Formula is from W. Brantley, Calculated elastic constants for stress problems associated with semiconductor devices. J. Appl. Phys., 44, 534 (1973).
- pyxtal.elasticity.rotate_cubic_elastic_constants(C11, C12, C44, A, tol=1e-06)[source]
Return rotated elastic moduli for a cubic crystal given the elastic constant in standard C11, C12, C44 notation.
- Parameters:
C11 (float) – Cubic elastic moduli.
C12 (float) – Cubic elastic moduli.
C44 (float) – Cubic elastic moduli.
A (array_like) – 3x3 rotation matrix.
- Returns:
C – 6x6 matrix of rotated elastic constants (Voigt notation).
- Return type:
array
- pyxtal.elasticity.rotate_elastic_constants(C, A, tol=1e-06)[source]

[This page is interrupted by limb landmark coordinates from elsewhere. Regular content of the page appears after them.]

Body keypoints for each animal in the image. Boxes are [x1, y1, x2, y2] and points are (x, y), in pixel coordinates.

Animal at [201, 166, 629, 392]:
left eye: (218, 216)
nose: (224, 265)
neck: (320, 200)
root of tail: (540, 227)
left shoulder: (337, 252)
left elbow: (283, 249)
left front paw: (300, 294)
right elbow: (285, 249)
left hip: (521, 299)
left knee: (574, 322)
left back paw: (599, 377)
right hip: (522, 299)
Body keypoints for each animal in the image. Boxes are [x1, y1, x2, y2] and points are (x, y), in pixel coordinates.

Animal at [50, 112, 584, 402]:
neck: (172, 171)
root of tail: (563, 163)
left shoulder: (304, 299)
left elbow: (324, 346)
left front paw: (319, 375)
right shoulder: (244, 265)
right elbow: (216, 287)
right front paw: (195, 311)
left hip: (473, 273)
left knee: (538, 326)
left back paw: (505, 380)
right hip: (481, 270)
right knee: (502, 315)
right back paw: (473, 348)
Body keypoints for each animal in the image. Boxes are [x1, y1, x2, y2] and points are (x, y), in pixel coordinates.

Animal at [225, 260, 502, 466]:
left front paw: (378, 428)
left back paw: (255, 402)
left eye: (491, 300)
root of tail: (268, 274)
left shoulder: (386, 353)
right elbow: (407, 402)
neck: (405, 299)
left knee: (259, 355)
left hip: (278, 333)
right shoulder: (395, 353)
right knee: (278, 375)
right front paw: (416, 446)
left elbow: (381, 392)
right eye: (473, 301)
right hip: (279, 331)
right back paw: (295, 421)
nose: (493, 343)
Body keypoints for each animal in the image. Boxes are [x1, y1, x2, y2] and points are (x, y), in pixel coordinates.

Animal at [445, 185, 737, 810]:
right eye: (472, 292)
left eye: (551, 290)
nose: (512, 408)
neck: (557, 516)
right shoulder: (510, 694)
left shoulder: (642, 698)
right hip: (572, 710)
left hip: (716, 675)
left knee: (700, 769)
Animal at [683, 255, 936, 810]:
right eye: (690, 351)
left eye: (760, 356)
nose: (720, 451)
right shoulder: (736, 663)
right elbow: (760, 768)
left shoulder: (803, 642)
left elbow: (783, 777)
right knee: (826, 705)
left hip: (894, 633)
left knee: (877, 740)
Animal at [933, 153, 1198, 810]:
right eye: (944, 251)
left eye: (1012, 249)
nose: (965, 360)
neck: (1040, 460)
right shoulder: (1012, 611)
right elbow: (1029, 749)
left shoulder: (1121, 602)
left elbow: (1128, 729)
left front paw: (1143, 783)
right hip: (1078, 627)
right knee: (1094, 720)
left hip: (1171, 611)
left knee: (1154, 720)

Return rotated elastic moduli for a general crystal given the elastic constant in Voigt notation.
- Parameters:
C (array_like) – 6x6 matrix of elastic constants (Voigt notation).

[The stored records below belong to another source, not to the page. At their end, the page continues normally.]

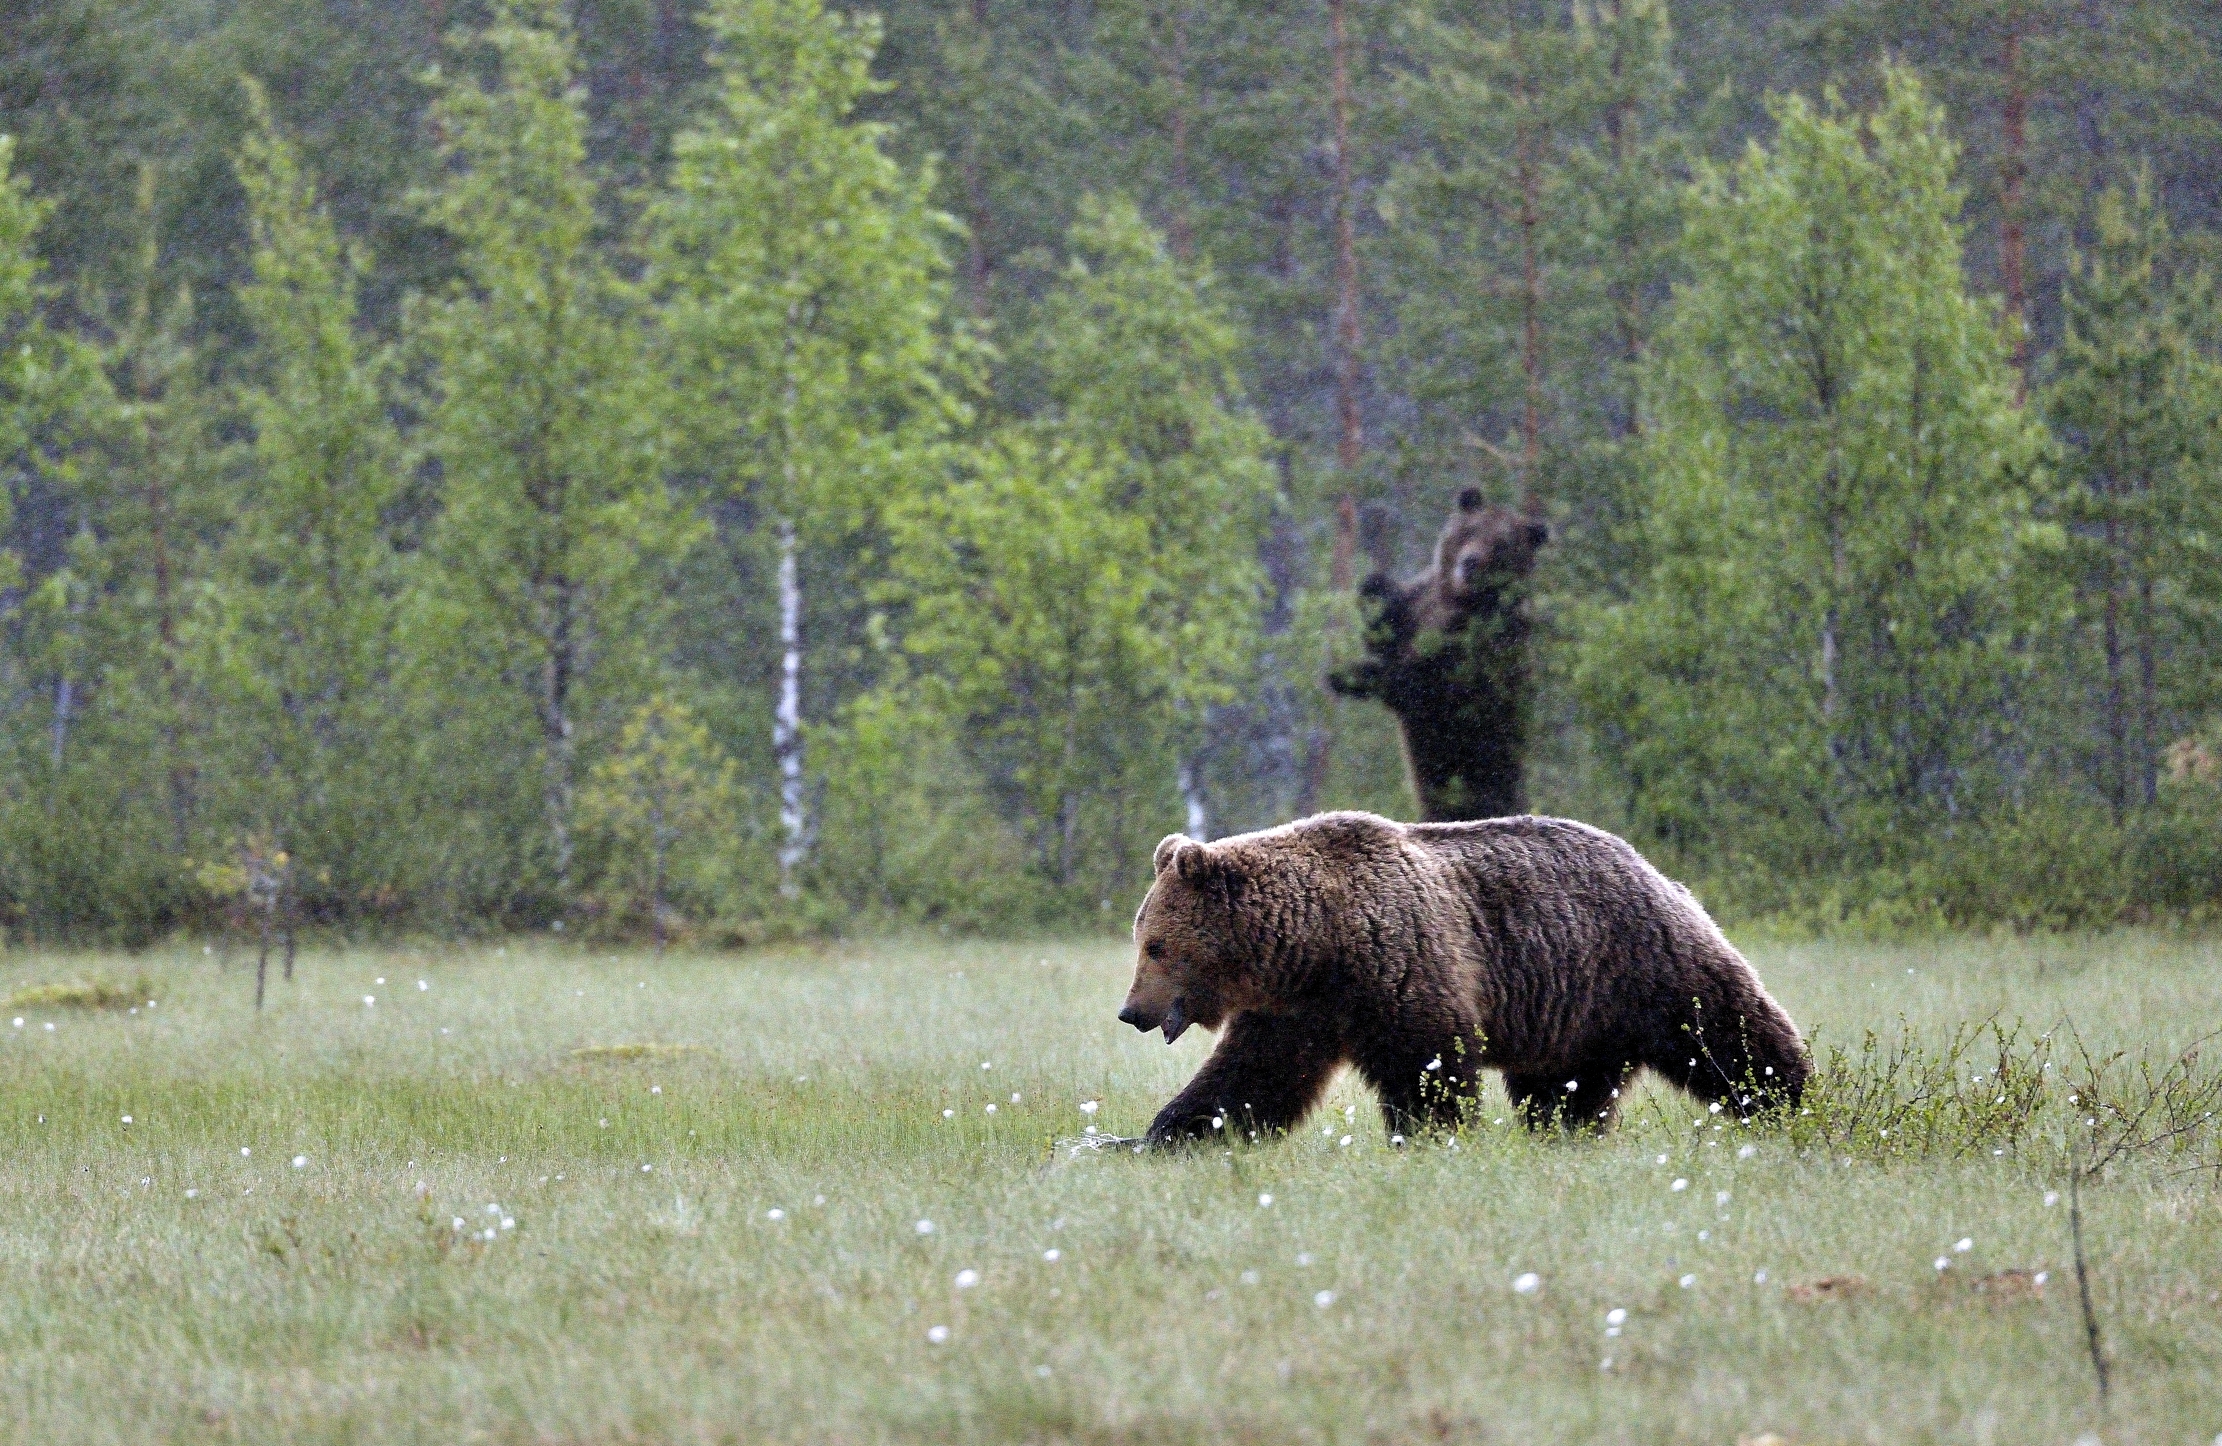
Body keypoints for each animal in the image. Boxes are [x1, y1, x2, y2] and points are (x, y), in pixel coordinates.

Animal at [1117, 810, 1809, 1146]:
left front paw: (1432, 1135)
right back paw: (1562, 1133)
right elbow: (1250, 1077)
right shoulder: (1297, 1009)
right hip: (1574, 1013)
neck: (1319, 943)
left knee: (1725, 1032)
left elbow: (1428, 1064)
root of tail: (1655, 869)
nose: (1131, 1011)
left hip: (1645, 962)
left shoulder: (1401, 965)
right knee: (1564, 1087)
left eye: (1155, 946)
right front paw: (1168, 1133)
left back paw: (1788, 1097)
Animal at [1327, 488, 1548, 822]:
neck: (1457, 599)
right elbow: (1385, 624)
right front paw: (1377, 592)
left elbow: (1427, 684)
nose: (1470, 562)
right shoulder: (1422, 602)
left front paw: (1351, 675)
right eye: (1470, 530)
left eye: (1500, 546)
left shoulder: (1487, 645)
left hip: (1486, 766)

A (array_like) – 3x3 rotation matrix.
- Returns:
C – 6x6 matrix of rotated elastic constants (Voigt notation).
- Return type:
array
- pyxtal.elasticity.youngs_modulus(C, l)[source]
Calculate approximate Youngs modulus E_l from 6x6 elastic constants matrix C_ij
This is the modulus for loading in the l direction. For the exact answer, taking into account elastic anisotropuy, rotate the C_ij matrix to the correct frame, compute the compliance matrix:
C = ... # 6x6 C_ij matrix in crystal frame A = ... # rotation matrix Cr = rotate_elastic_constants(C, A) S = np.inv(Cr) E_x = 1/S[0, 0] # Young's modulus for a pull in x direction E_y = 1/S[1, 1] # Young's modulus for a pull in y direction E_z = 1/S[0, 0] # Young's modulus for a pull in z direction
Notes
Formula is from W. Brantley, Calculated elastic constants for stress problems associated with semiconductor devices. J. Appl. Phys., 44, 534 (1973).